When it comes to the Trinity, Catholics have it easier than Protestants. Catholics believe in “Scripture plus apostolic tradition, as manifested in the living teaching authority of the Catholic Church, to which were entrusted the oral teachings of Jesus and the apostles, along with the authority to interpret Scripture correctly.” Protestants believe in sola scriptura. Catholics can simply trust that the church fathers at those early councils got things right. Protestants can’t. (Mind you, this trust in church councils, and the church in general, to simply get things right creates a multitude of other problems for Catholics.)

When it comes to the Trinity, the New Testament is confusing at best. If the Bible were at all clear about this, it wouldn’t have taken hundreds of years and multiple church councils to work out the relationship between God and Jesus (don’t even get me started on the Holy Spirit). This leaves those like Turpin spinning words in an attempt to insist that really, really truly, this is perfectly clear—if you just squint.
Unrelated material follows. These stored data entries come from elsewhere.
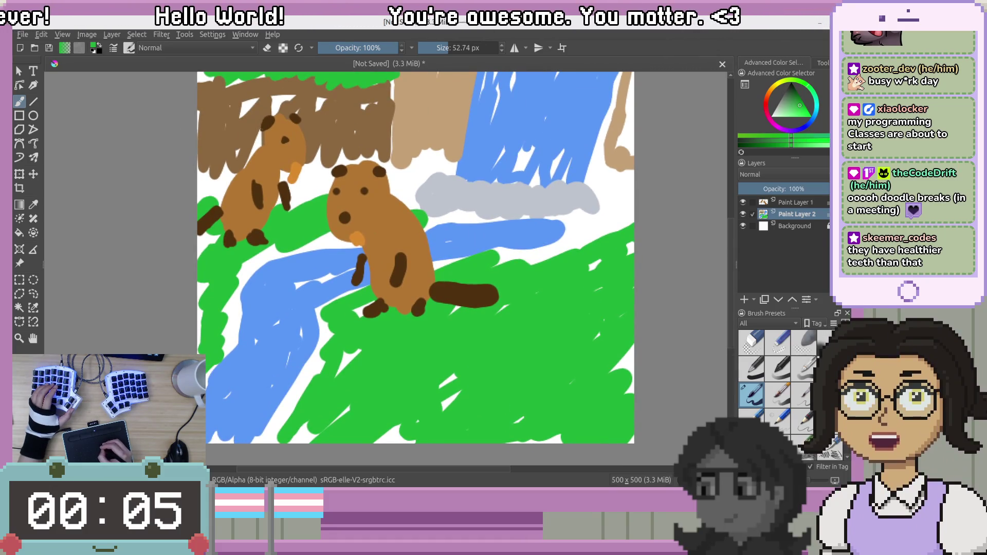
Paint a first orange carrot on the grass with green leaves on top
ctrl+click(391, 242)
mouse_move(443, 400)
mouse_down()
mouse_move(450, 378)
mouse_move(436, 419)
mouse_up()
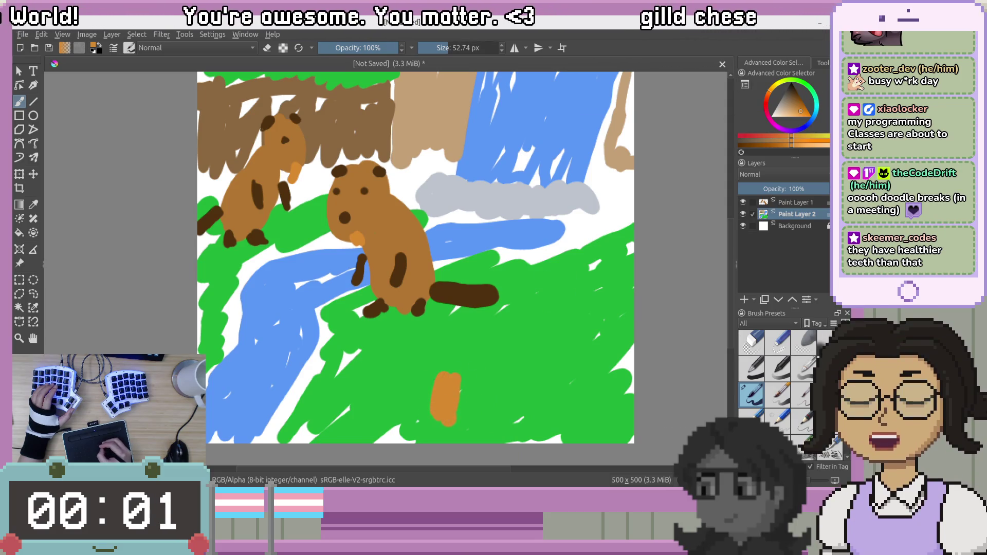
click(771, 88)
click(796, 96)
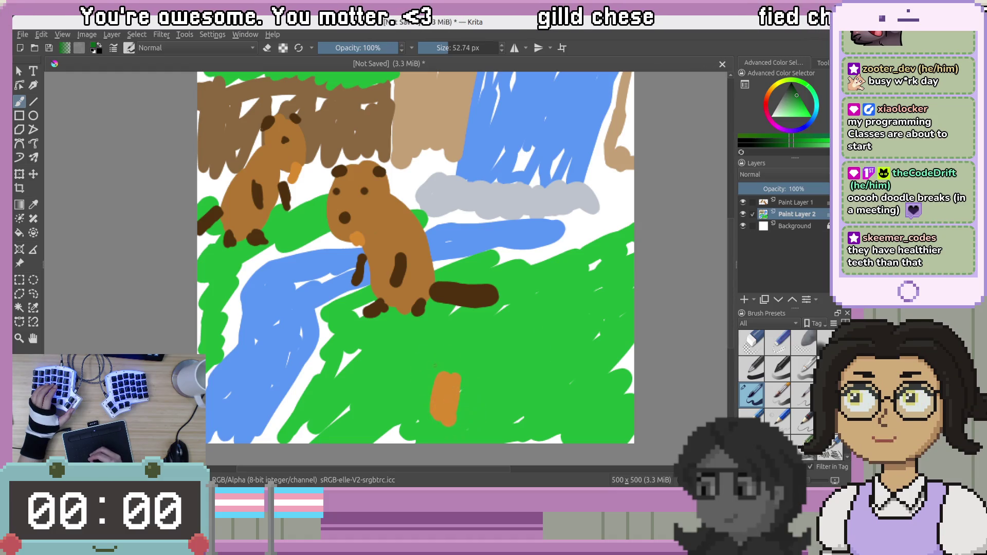
mouse_move(437, 378)
mouse_down()
mouse_move(422, 352)
mouse_move(467, 354)
mouse_up()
Despite the New Testament’s ambiguity, the Trinity is, for all intents and purposes, universally accepted among modern Christians, Catholic and Protestant alike. In fact, Turpin’s article is aimed not at wayward Christians but at those looking for ways to convert skeptical Muslims by proving to them that the New Testament does indeed show that Jesus was divine, and not just a prophet.

It’s worth noting that this purpose—finding ways to convince those in a monotheistic culture of Jesus’ divinity—makes Turpin’s statement that Jesus left out his divinity so as not to turn off people in a monotheistic culture particularly interesting, and more than a little bit tone deaf.